M&A and Corporate Advisory Director at RSM Poland
Completion Accounts is one of the two mechanisms (the other being the Locked Box) used to determine the final price in the process of closing M&A transactions. In this model, the final acquisition price is determined only on the basis of the balance sheet of the target entity prepared as at the date of signing the final contract that transfers the ownership from the Seller to the Buyer. However, the practice shows that preparing such data for the said date is actually impossible, and the process of obtaining and processing it can take weeks or even months after the Share Purchase Agreement has been concluded. So how does it work?
Basis for pricing
The name of the mechanism, Completion Accounts, reflects what it is all about quite comprehensively. Completion Accounts is the “completion” documentation that primarily includes the balance sheet and a profit and loss account prepared for the target company as at the date of completion of the transaction based on the guidelines presented in the Share Purchase Agreement. However, as I have already mentioned, the process of preparing it sometimes continues long after the sales contract has been signed. Why is that so?

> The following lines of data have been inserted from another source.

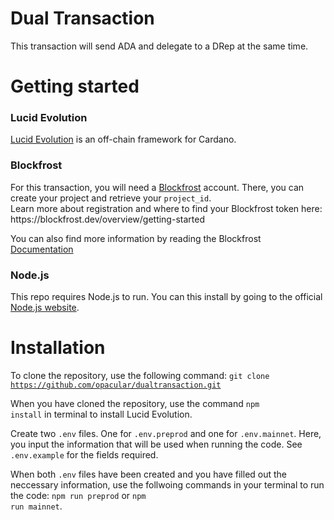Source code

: # Dual Transaction
This transaction will send ADA and delegate to a DRep at the same time. 

# Getting started 
<h3>Lucid Evolution</h3>
<a href="https://anastasia-labs.github.io/lucid-evolution/install">Lucid Evolution</a> is an off-chain framework for Cardano.

<h3>Blockfrost</h3>
For this transaction, you will need a <a href="https://blockfrost.io/" target="_blank">Blockfrost</a> account. There, you can create your project and retrieve your <code>project_id</code>.
<br> Learn more about registration and where to find your Blockfrost token here: https://blockfrost.dev/overview/getting-started

You can also find more information by reading the Blockfrost <a href="https://docs.blockfrost.io/">Documentation</a>

<h3>Node.js</h3>
This repo requires Node.js to run. You can this install by going to the official <a href="https://nodejs.org/en">Node.js website</a>.

# Installation
To clone the repository, use the following command:
<code>git clone https://github.com/opacular/dualtransaction.git</code>

When you have cloned the repository, use the command <code>npm install</code> in terminal to install Lucid Evolution. 

Create two <code>.env</code> files. One for <code>.env.preprod</code> and one for <code>.env.mainnet</code>. Here, you input the information that will be used when running the code. See <code>.env.example</code> for the fields required. 

When both <code>.env</code> files have been created and you have filled out the neccessary information, use the follwoing commands in your terminal to run the code: <code>npm run preprod</code> or <code>npm run mainnet</code>. 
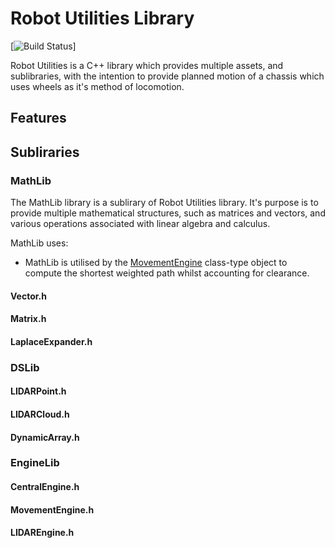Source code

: # Robot Utilities Library

[![Build Status](fucked)]

Robot Utilities is a C++ library which provides multiple assets, and sublibraries, with the intention to provide planned motion of a chassis which uses wheels as it's method of locomotion.

## Features

## Subliraries

### MathLib
The MathLib library is a sublirary of Robot Utilities library. It's purpose is to provide multiple mathematical structures, such as matrices and vectors, and various operations associated with linear algebra and calculus. 

MathLib uses:
- MathLib is utilised by the [MovementEngine](####MovementEngine.h) class-type object to compute the shortest weighted path whilst accounting for clearance.



#### Vector.h

#### Matrix.h

#### LaplaceExpander.h

### DSLib

#### LIDARPoint.h

#### LIDARCloud.h

#### DynamicArray.h

### EngineLib

#### CentralEngine.h

#### MovementEngine.h

#### LIDAREngine.h
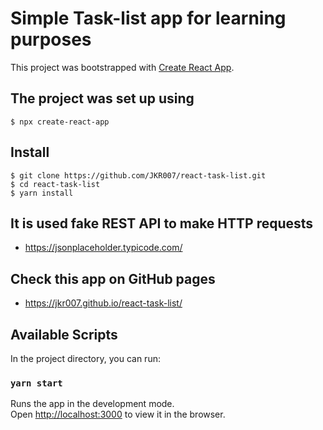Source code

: # Simple Task-list app for learning purposes

This project was bootstrapped with [Create React App](https://github.com/facebook/create-react-app).

## The project was set up using

    $ npx create-react-app

## Install

    $ git clone https://github.com/JKR007/react-task-list.git
    $ cd react-task-list
    $ yarn install

## It is used fake REST API to make HTTP requests

- https://jsonplaceholder.typicode.com/

## Check this app on GitHub pages

- https://jkr007.github.io/react-task-list/

## Available Scripts

In the project directory, you can run:

### `yarn start`

Runs the app in the development mode.\
Open [http://localhost:3000](http://localhost:3000) to view it in the browser.
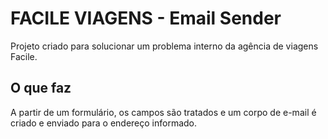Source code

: # FACILE VIAGENS - Email Sender
Projeto criado para solucionar um problema interno da agência de viagens Facile.

## O que faz
A partir de um formulário, os campos são tratados e um corpo de e-mail é criado e enviado para o endereço informado.
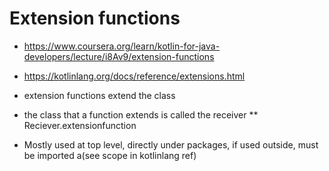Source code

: # Extension functions

* https://www.coursera.org/learn/kotlin-for-java-developers/lecture/i8Av9/extension-functions
* https://kotlinlang.org/docs/reference/extensions.html
* extension functions extend the class

* the class that a function extends is called the receiver
** Reciever.extensionfunction

* Mostly used at top level, directly under packages, if used outside, must be imported a(see scope in kotlinlang ref)
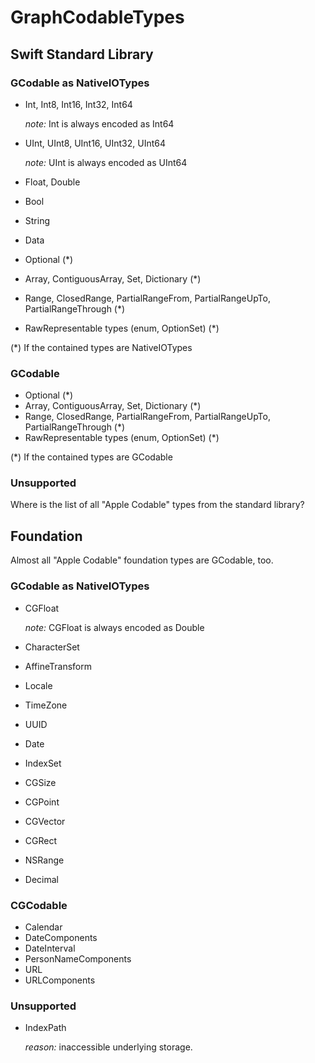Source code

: #  GraphCodableTypes

## Swift Standard Library

### GCodable as NativeIOTypes
-	Int, Int8, Int16, Int32, Int64

	*note:* Int is always encoded as Int64
-	UInt, UInt8, UInt16, UInt32, UInt64

	*note:* UInt is always encoded as UInt64
-	Float, Double
-	Bool
-	String
-	Data
-	Optional (*)
-	Array, ContiguousArray, Set, Dictionary (*)
-	Range, ClosedRange, PartialRangeFrom, PartialRangeUpTo, PartialRangeThrough (*)
-	RawRepresentable types (enum, OptionSet) (*)
	
(*) If the contained types are NativeIOTypes

### GCodable
-	Optional (*)
-	Array, ContiguousArray, Set, Dictionary (*)
-	Range, ClosedRange, PartialRangeFrom, PartialRangeUpTo, PartialRangeThrough (*)
-	RawRepresentable types (enum, OptionSet) (*)

(*) If the contained types are GCodable

### Unsupported
Where is the list of all "Apple Codable" types from the standard library?

## Foundation
Almost all "Apple Codable" foundation types are GCodable, too.

### GCodable as NativeIOTypes
-	CGFloat

	*note:* CGFloat is always encoded as Double
-	CharacterSet
-	AffineTransform
-	Locale
-	TimeZone
-	UUID
-	Date
-	IndexSet
-	CGSize
-	CGPoint
-	CGVector
-	CGRect
-	NSRange
-	Decimal

### CGCodable
-	Calendar
-	DateComponents
-	DateInterval
-	PersonNameComponents
-	URL
-	URLComponents

### Unsupported
-	IndexPath

	*reason:* inaccessible underlying storage.



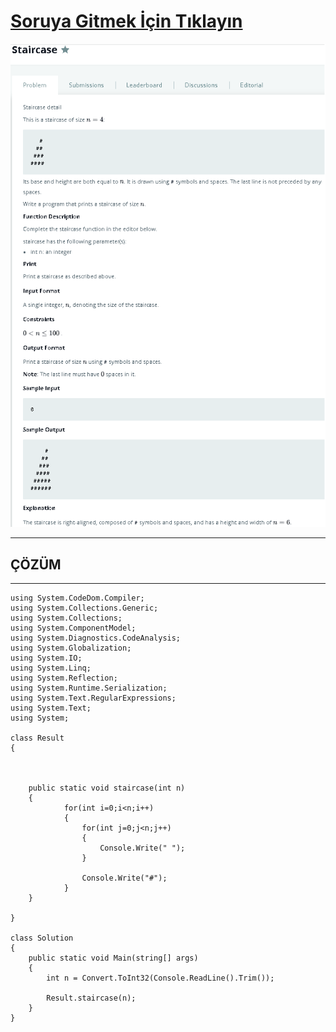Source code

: # [Soruya Gitmek İçin Tıklayın](https://www.hackerrank.com/challenges/staircase/problem)

![Soru Metni1](https://github.com/devrimmehmet/Kodluyoruz-Bootcamp-134/blob/master/HackerRank/6-staircase/staircase.png?raw=true)

---
## ÇÖZÜM
---

    using System.CodeDom.Compiler;
    using System.Collections.Generic;
    using System.Collections;
    using System.ComponentModel;
    using System.Diagnostics.CodeAnalysis;
    using System.Globalization;
    using System.IO;
    using System.Linq;
    using System.Reflection;
    using System.Runtime.Serialization;
    using System.Text.RegularExpressions;
    using System.Text;
    using System;

    class Result
    {

    

        public static void staircase(int n)
        {
                for(int i=0;i<n;i++)
                {
                    for(int j=0;j<n;j++)
                    {
                        Console.Write(" ");
                    }

                    Console.Write("#");
                }
        }

    }

    class Solution
    {
        public static void Main(string[] args)
        {
            int n = Convert.ToInt32(Console.ReadLine().Trim());

            Result.staircase(n);
        }
    }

The Buyer is responsible for compiling and preparing the data being the basis for determining the final price, and it is very often the Buyer who draws up Completion Accounts.
This results from the fact that from a formal point of view, i.e. on the basis of a concluded SPA, the Buyer is the owner of the target company at the time when the final price is being determined. Thus, the Buyer has full access to any documentation of the entity taken over. It should be pointed out that the sales contract that has been signed usually obliges the Seller to cooperate in this respect.
In the Completion Accounts mechanism, the expected (approximate) acquisition price, which is being calculated and settled as at the date of signing the final contract, is usually based on estimates. It is then adjusted so as to arrive at a final acquisition price once relevant data prepared for the transaction closing date is available.
In practice, the Share Purchase Agreement maps out, in detail, not only the structure of the price itself, but also its different components that will eventually be adjusted. The methodology of price adjustment often includes the following elements:
- the level of EBITDA achieved by the target company, multiplied by a relevant (arms length) indicator of its multiple, determining the value of the target company: this is usually a fixed price component,
- working capital and net debt, usually subject to a significant review and adjustment.
It should be noted here that the concepts of a working capital and net debt are often re-defined and their contents are adjusted to a specific transaction; therefore, their wording is usually clearly described in detail in the contract.
Deal is done, so let’s sail to shore
As compared with the acquisition price initially set on the basis of estimates, the final price can be one of the three options:
- it stays the same, which is highly unlikely,
- it is higher and the Buyer makes a top-up payment to the Seller,
- it is lower and the Seller repays part of the price to the Buyer.
What should be mentioned here is that collar can be applied, meaning that you define the level of adjustment for which no price revision is necessary.
The price calculated by the Buyer together with its components are all subject to verification by the Seller, and if there are no reservations, the Seller gives its final approval. However, life is like a box of chocolates and moods can change. It happens that final price adjustments raise doubts and objections on the part of the Seller. In such case, it seems a good idea to have an external, impartial expert calculate the final price along with all its parameters. Remember that the game is not decided until it is over.